(Beginning of Available data)

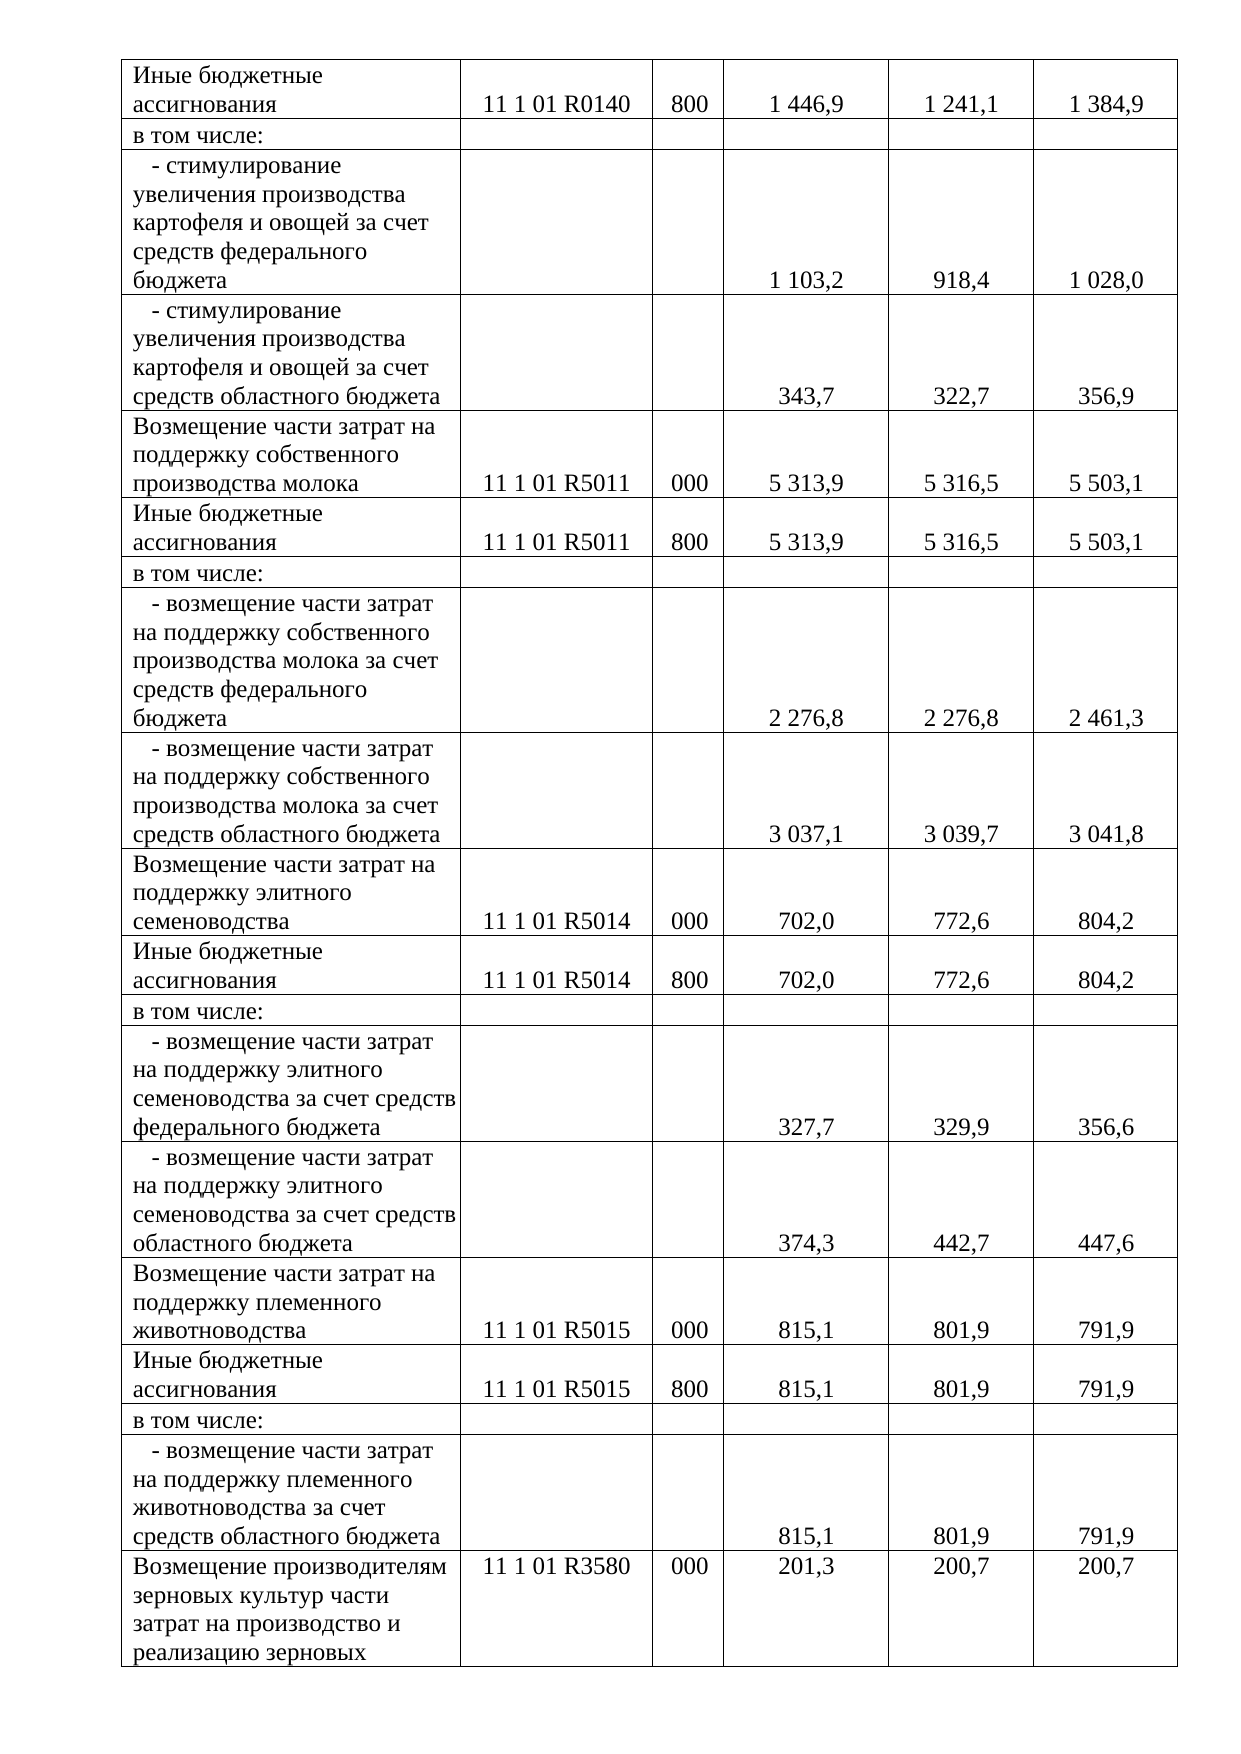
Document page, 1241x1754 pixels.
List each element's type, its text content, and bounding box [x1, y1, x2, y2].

table_cell 801,9 [889, 1345, 1033, 1403]
table_cell 329,9 [889, 1026, 1033, 1141]
table_cell 2 461,3 [1034, 588, 1177, 732]
table_cell 800 [653, 60, 723, 118]
table_cell 374,3 [724, 1142, 888, 1257]
table_cell [1034, 557, 1177, 587]
table_cell [1034, 119, 1177, 149]
table_cell 801,9 [889, 1435, 1033, 1550]
table_cell 5 313,9 [724, 498, 888, 556]
table_cell 000 [653, 849, 723, 935]
table_cell 000 [653, 1258, 723, 1344]
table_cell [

(End of Available data)

Work instructions :: All of the records must come back exactly as they stand, minus every picture.

Response for this exercise ::
Document page, 1241x1754 pixels.
List each element's type, its text content, and bounding box [x1, y1, x2, y2].

table_cell 801,9 [889, 1345, 1033, 1403]
table_cell 329,9 [889, 1026, 1033, 1141]
table_cell 2 461,3 [1034, 588, 1177, 732]
table_cell 800 [653, 60, 723, 118]
table_cell 374,3 [724, 1142, 888, 1257]
table_cell [1034, 557, 1177, 587]
table_cell [1034, 119, 1177, 149]
table_cell 801,9 [889, 1435, 1033, 1550]
table_cell 5 313,9 [724, 498, 888, 556]
table_cell 000 [653, 849, 723, 935]
table_cell 000 [653, 1258, 723, 1344]
table_cell [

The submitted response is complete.